Mit einem gespenstischen Instrumentalstück wurde diese Rock-Andacht am 1. November in der Wiener Stadthalle, die mit rund 12.000 Menschen prall gefüllt war, eröffnet, bevor der geniale Wanderprediger Nick Cave und seine Bad Seeds die Bühne betraten. Zum Auftakt gab es gleich drei Songs aus dem aktuellen Album "Skeleton Tree"; einer berührenden Todesfuge für den 15 Jahre alten Sohn, der 2015 über eine Klippe in den Tod gestürzt war. Diese Songs wüten so verzweifelt und intensiv und sind gleichzeitig voll Zärtlichkeit, dass sie nahe der Schmerzgrenze liegen.

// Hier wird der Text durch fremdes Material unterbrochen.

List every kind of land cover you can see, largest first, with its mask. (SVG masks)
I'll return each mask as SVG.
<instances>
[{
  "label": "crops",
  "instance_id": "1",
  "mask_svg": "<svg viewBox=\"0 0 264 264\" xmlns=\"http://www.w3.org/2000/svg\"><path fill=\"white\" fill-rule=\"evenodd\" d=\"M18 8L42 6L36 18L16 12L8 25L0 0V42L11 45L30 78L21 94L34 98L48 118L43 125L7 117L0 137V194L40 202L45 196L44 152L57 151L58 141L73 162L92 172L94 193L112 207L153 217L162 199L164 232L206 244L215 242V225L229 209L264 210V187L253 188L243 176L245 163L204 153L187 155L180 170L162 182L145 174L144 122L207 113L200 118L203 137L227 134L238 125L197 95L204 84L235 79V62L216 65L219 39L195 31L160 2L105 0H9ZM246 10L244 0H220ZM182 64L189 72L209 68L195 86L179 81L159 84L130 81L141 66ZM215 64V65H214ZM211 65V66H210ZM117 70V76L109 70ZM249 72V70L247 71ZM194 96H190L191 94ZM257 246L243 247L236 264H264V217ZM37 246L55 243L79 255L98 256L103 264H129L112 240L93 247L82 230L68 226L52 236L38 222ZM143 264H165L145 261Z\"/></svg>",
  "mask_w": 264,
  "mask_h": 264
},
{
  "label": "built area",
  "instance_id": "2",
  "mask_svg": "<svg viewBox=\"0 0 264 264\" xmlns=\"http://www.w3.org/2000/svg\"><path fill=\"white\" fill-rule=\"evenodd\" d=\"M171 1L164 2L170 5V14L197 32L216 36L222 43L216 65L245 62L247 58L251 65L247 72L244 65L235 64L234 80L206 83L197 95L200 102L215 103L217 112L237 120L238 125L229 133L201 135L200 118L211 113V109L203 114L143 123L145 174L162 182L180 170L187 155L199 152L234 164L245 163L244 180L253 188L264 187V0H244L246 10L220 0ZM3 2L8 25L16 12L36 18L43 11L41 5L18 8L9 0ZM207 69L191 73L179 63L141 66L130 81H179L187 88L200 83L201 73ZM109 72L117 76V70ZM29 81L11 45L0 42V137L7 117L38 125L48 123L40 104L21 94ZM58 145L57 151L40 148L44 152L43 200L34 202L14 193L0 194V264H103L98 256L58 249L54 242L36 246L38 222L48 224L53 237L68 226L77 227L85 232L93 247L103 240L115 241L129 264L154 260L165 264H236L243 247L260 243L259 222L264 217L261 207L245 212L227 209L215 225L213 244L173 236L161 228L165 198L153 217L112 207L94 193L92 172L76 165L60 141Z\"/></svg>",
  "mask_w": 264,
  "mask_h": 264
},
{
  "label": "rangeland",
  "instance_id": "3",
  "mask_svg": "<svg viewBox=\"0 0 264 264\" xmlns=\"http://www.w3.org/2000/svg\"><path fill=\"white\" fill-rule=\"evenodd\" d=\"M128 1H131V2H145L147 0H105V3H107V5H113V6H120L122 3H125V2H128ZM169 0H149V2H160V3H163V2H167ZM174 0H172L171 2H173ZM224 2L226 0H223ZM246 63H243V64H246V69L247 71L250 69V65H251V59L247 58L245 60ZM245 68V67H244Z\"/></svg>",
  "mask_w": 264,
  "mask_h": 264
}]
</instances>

Überhaupt der ganze Abend, diese zweieinhalb Stunden, für die das Wort "Konzert" wohl zu kurz greift. Vielmehr war das eine berauschende, hypnotische, tieftraurige, aber dennoch hoffnungsvolle Seelenmesse, in der die Narbenschau nicht zur Nabelschau geriet.

Fast sämtliche Songs aus "Skeleton Tree" hat Cave ins Scheinwerferlicht gerückt, sperrige Perlen allesamt, aber voll majestätischer Schönheit. Immer wieder suchte er die Berührung mit dem Publikum, tobte wie ein irrlichternder Derwisch über die Bühne, die eckigen Bad Seeds wechselten zwischen brachialen Soundgewittern und friedvollen Balladen; Warren Ellis - der kongeniale Waldschratt und Klangzauberer an Violine und Gitarre - ist ein Qualitätskapitel für sich.

Auch seine großen Meilensteine hatte Cave im Koffer. Den Ship Song, den Mercy Seat, den Weeping Song und natürlich die Mörderode Stagger Lee. Bei diesem Song und dem letzten Lied - Push The Sky Away - holte Cave Dutzende Menschen aus dem Publikum auf die Bühne. Ein würdiger Abschluss, ein gemeinsames Hinaustaumeln aus einer schmerzhaften, aber vielleicht auch heilsamen Seelenmesse.